### Task directions
Return, word for word, the lines from the start of the items up to and including the line with "877-371-7393".

(Stored data)

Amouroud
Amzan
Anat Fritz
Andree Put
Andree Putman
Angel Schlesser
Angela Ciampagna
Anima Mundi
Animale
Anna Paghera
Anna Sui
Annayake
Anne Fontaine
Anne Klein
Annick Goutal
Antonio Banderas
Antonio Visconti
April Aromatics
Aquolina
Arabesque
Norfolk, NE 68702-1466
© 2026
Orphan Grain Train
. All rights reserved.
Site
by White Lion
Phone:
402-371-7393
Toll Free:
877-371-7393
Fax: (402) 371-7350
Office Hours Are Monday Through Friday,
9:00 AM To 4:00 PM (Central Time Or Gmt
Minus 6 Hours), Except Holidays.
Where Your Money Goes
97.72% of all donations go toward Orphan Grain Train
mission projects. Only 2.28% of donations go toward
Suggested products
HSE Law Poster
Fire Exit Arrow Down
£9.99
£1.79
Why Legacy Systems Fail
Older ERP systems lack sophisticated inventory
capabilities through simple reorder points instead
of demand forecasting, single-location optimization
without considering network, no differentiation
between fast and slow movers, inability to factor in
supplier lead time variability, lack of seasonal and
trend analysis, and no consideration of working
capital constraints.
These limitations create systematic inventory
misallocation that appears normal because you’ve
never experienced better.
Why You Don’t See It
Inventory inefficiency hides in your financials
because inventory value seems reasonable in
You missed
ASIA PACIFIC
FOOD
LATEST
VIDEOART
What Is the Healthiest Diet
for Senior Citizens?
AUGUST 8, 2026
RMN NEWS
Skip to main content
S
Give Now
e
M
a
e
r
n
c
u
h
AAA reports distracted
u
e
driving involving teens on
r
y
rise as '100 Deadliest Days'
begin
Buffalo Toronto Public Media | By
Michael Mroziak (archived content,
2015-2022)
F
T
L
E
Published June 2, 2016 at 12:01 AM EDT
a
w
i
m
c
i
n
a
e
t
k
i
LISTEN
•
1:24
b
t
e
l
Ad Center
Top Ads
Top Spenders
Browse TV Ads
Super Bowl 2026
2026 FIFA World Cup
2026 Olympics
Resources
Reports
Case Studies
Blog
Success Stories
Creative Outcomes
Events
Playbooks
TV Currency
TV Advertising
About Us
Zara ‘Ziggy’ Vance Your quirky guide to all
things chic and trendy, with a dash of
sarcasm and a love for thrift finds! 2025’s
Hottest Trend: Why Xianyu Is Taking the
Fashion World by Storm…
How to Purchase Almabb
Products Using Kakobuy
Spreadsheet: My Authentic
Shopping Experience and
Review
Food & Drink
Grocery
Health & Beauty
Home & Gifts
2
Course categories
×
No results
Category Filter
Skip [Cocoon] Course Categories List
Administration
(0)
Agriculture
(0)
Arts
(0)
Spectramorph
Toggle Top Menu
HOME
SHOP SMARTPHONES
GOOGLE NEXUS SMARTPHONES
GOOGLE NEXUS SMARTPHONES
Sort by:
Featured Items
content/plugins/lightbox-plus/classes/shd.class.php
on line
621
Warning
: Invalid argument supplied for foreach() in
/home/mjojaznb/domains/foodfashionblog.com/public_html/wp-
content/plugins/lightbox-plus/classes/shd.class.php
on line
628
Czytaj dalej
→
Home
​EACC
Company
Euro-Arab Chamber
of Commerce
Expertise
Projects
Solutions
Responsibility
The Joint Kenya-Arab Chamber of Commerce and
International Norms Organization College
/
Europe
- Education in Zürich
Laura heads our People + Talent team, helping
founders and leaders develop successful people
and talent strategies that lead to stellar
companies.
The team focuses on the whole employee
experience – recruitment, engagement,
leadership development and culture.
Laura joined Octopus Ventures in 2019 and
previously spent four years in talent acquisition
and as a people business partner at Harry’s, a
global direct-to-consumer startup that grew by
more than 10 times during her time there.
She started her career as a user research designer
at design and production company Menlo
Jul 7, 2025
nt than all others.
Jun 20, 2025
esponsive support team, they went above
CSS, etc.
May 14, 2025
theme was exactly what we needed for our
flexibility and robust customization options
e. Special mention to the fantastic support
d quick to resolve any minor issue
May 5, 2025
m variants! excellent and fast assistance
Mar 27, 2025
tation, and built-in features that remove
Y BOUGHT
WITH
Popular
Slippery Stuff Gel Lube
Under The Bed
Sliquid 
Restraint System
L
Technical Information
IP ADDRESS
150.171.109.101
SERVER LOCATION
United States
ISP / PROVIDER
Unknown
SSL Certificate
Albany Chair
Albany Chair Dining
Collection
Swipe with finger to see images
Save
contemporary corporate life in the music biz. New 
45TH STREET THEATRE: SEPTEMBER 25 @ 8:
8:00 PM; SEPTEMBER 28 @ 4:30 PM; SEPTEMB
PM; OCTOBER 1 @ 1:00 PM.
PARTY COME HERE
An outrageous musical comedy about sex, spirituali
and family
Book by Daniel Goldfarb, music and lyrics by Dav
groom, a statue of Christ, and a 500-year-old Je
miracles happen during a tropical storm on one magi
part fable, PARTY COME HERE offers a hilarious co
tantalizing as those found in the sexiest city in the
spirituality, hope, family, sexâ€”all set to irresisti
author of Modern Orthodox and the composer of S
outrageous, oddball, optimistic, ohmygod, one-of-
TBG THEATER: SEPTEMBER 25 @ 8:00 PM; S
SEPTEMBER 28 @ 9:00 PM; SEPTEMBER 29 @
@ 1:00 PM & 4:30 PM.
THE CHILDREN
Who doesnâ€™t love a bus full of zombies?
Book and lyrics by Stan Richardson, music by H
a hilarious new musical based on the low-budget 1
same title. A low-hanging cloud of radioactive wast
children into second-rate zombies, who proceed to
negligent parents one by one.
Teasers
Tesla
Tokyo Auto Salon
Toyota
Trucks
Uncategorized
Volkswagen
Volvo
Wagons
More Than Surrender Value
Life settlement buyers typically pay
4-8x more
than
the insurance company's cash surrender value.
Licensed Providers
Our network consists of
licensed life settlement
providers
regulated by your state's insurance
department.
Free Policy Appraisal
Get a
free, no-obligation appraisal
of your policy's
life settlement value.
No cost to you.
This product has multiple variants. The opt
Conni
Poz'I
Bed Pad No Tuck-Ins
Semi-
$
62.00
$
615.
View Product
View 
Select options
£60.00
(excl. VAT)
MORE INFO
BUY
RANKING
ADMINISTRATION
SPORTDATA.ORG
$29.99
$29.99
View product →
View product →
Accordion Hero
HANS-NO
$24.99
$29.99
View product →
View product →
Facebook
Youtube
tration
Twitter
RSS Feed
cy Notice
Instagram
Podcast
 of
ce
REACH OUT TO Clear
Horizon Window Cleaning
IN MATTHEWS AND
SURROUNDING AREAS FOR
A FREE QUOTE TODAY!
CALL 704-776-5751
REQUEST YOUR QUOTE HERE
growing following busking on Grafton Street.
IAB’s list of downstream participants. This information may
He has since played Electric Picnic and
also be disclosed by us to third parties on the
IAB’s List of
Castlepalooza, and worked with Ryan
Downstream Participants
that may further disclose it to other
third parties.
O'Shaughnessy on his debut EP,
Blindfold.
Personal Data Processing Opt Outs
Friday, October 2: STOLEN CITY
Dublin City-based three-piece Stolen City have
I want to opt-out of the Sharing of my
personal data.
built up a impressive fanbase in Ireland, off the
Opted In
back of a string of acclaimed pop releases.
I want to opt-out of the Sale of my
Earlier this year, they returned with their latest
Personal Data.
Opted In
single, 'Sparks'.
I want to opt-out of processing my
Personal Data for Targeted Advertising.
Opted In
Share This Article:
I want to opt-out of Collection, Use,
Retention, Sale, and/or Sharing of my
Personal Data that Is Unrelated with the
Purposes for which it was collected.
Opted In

### The answer
Amouroud
Amzan
Anat Fritz
Andree Put
Andree Putman
Angel Schlesser
Angela Ciampagna
Anima Mundi
Animale
Anna Paghera
Anna Sui
Annayake
Anne Fontaine
Anne Klein
Annick Goutal
Antonio Banderas
Antonio Visconti
April Aromatics
Aquolina
Arabesque
Norfolk, NE 68702-1466
© 2026
Orphan Grain Train
. All rights reserved.
Site
by White Lion
Phone:
402-371-7393
Toll Free:
877-371-7393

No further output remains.